Recently, I came across few master data management implementations and database performance problems related to them.
What is master data management (MDM):
It is a set of processes to centralize the management of “master data”
i.e, the reference data for a given business. It typically consists of
Customers, Agents, and Products for an insurance company. Typically
an MDM instance focuses on one data domain. If we focus on Customer
domain the implementation is called as Customer Data Integration or when
the domain is Products it is called as Product Information Management.
When
it comes to Insurance industry, even though the “customer centricity”
has been the latest trend, traditionally it has been a “agent” driven
business.
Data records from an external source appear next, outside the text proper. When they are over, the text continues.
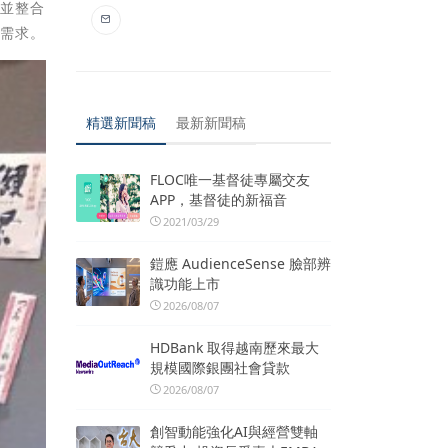
立並整合
的需求。
精選新聞稿
最新新聞稿
FLOC唯一基督徒專屬交友
APP，基督徒的新福音
2021/03/29
鎧應 AudienceSense 臉部辨
識功能上市
2026/08/07
HDBank 取得越南歷來最大
規模國際銀團社會貸款
2026/08/07
創智動能強化AI與經營雙軸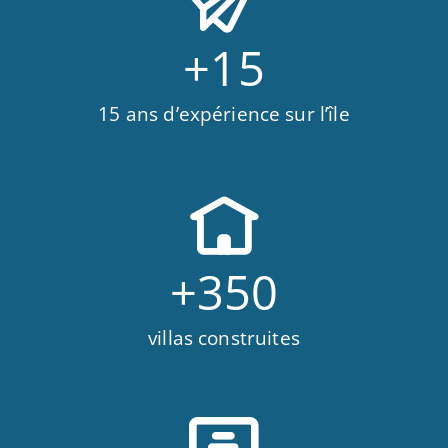
+
15
15 ans d’expérience sur l’île
+
350
villas construites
So, one key subject area for MDM is “Agent Data” which
actually sells “Products” to “Customers”. For generalization we can call
this as “Channel Master Data.” So we have three subject areas to deal with in a multi-domain-MDM implementation.
The processes include:
1. Data acquisition (Input)
2. Data standardization, duplicate removal, handling missing attributes (Quality)
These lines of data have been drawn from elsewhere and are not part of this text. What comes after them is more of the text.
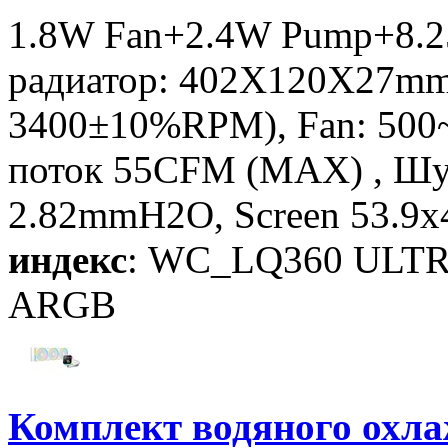
1.8W Fan+2.4W Pump+8.2
радиатор: 402X120X27mm
3400±10%RPM), Fan: 500
поток 55CFM (MAX) , Шу
2.82mmH2O, Screen 53.9x
индекс
: WC_LQ360 ULT
ARGB
Комплект водяного ох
3. Data mining, analytics and reporting (Output)
The industry tools have standard data and process models for customers and products
to achieve the required functionality of MDM. We can adopt some
customer model to model the agent domain or keep both in a “party”
domain.
The problem with multi-domain MDM:
Here
comes the problem. When it comes to agent domain, the customer
requirement states “get me the agent and his top n customers acquired”
or “get me the agent and his top n products sold”
In a renowned MDM product an SQL query need to join 20+ tables (involving some outer joins) to achieve the requirement and even after caching all the tables in-memory the processing for each agent id is taking 20+ seconds on an Oracle 11.2 database on a decent production sized hardware.
a) Dynamically
querying for such data and building the structure of data into target
structure puts more load/ adds latency to the screen. SLA is not met.
b) Pre-populating the data with a periodic refresh in a materialized view does not make the data current to the real-time.
As
we can’t have both requirements of getting the data in 2sec and it is
to be current in traditional design, we need to design a hybrid approach.
Any ideas or experience in this are welcome. Have anyone implemented a MDM solution on a NoSQL database yet?